I passed his reservations to TK and he responded below:
I appreciate your friend's concern. That is why our focus for the last 24 months has been gathering the clinical evidence in well-controlled studies to prove the technology. It is also why we are running a large study at three US hospitals. A few points from the comments:
- The inclusion/exclusion criteria from the Indonesian study, and more details on that study, are available in the published literature. In particular this publication:
http://link.springer.com/article/10.1007/s10439-013-0836-0
- The WA studies have not yet been published, however the inclusion/exclusion criteria are close to the US study, details of which can be found at the NIH's clinicaltrials.gov website:
https://clinicaltrials.gov/show/NCT02973282.

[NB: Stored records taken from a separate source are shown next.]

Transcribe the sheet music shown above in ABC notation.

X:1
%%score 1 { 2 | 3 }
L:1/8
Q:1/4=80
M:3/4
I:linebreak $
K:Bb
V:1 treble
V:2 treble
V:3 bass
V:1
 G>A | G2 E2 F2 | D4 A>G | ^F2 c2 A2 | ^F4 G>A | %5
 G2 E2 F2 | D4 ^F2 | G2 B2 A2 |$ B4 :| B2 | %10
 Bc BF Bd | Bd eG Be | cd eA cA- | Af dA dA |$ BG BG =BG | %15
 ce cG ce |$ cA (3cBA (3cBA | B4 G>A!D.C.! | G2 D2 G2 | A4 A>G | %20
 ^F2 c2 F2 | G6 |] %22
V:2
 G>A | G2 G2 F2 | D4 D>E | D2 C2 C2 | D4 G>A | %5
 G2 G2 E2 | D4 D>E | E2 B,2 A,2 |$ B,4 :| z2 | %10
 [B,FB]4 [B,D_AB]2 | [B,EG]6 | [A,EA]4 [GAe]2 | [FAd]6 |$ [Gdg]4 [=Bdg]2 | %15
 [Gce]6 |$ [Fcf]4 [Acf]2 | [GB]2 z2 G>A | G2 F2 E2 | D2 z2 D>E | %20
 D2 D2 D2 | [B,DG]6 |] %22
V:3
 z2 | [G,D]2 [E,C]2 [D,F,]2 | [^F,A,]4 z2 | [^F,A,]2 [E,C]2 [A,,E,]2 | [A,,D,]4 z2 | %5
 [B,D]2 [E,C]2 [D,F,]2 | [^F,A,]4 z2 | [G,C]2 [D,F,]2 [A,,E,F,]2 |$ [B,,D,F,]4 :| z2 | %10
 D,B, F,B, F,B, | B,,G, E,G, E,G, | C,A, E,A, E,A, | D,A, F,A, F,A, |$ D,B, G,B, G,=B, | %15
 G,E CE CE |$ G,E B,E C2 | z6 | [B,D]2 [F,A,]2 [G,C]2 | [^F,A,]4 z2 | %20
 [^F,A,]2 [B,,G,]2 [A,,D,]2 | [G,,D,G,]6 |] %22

- I am not sure why the concern with adding additional clinical data is such a concern? Clinicians use this data to make their diagnosis, and if it is easily accessible then why shouldn't the algorithms also benefit from this? However, that said, we always have published results on cough alone and results with cough and the additional data.

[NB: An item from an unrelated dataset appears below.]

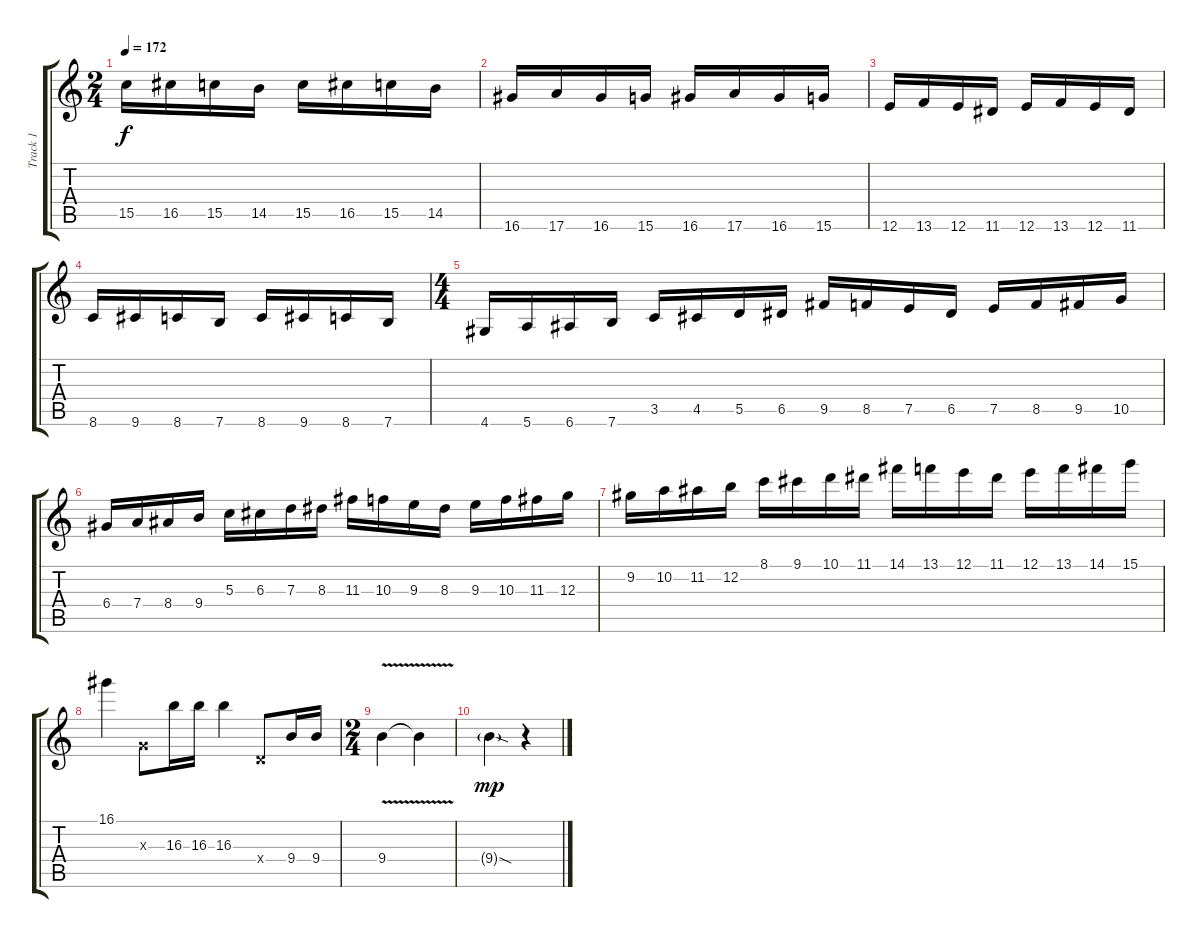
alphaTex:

- Yes, lung function tests do test for COPD (and asthma in older children), however these require spirometry and (typically) an experienced operator. They also require the use of a bronchodilator to test if the underlying symptoms respond. For telehealth, there are obvious issues where patients do not have spirometers and should not be administering bronchodilators. I don't believe that many lung function test labs are colocated within an ED, so these tests add a significant delay to treatment (similar, if not longer than getting a CXR).

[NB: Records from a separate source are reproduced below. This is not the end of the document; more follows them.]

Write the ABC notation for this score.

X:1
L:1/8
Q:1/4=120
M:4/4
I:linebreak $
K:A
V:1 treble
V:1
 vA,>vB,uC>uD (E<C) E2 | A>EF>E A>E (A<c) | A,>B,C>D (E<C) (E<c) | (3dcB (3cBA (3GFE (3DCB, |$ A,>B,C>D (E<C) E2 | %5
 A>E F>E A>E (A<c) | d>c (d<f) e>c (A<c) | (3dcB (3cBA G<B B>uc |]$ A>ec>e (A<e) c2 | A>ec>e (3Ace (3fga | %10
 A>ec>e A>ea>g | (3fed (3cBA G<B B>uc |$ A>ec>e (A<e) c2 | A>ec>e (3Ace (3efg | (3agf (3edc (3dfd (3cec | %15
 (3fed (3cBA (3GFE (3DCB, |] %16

- I strongly disagree that cost of treatment is the only factor in the developing world (in fact, diagnosis in resource-poor regions was what the Gates foundation initially funded the team at UQ to do). Yes, treatment costs are important (antibiotics, vaccination), but you have to diagnose the patient before antibiotics should be used - and there is often no access to CXR and workers are typically undertrained. Currently WHO guidelines for field diagnosis (based on breathing rate and fever) significantly over diagnose (highly sensitive but not very specific) which causes significant overuse of antibiotics. There is also the fact that many in these regions just don't reach a health worker until the disease has progressed significantly. We are working with our humanitarian partner on solving these two issues using our technology.
- We are only just beginning in diagnosis of causation. Our initial work has showed promise for separation of bacterial, viral and atypical pneumonia. But it is early days.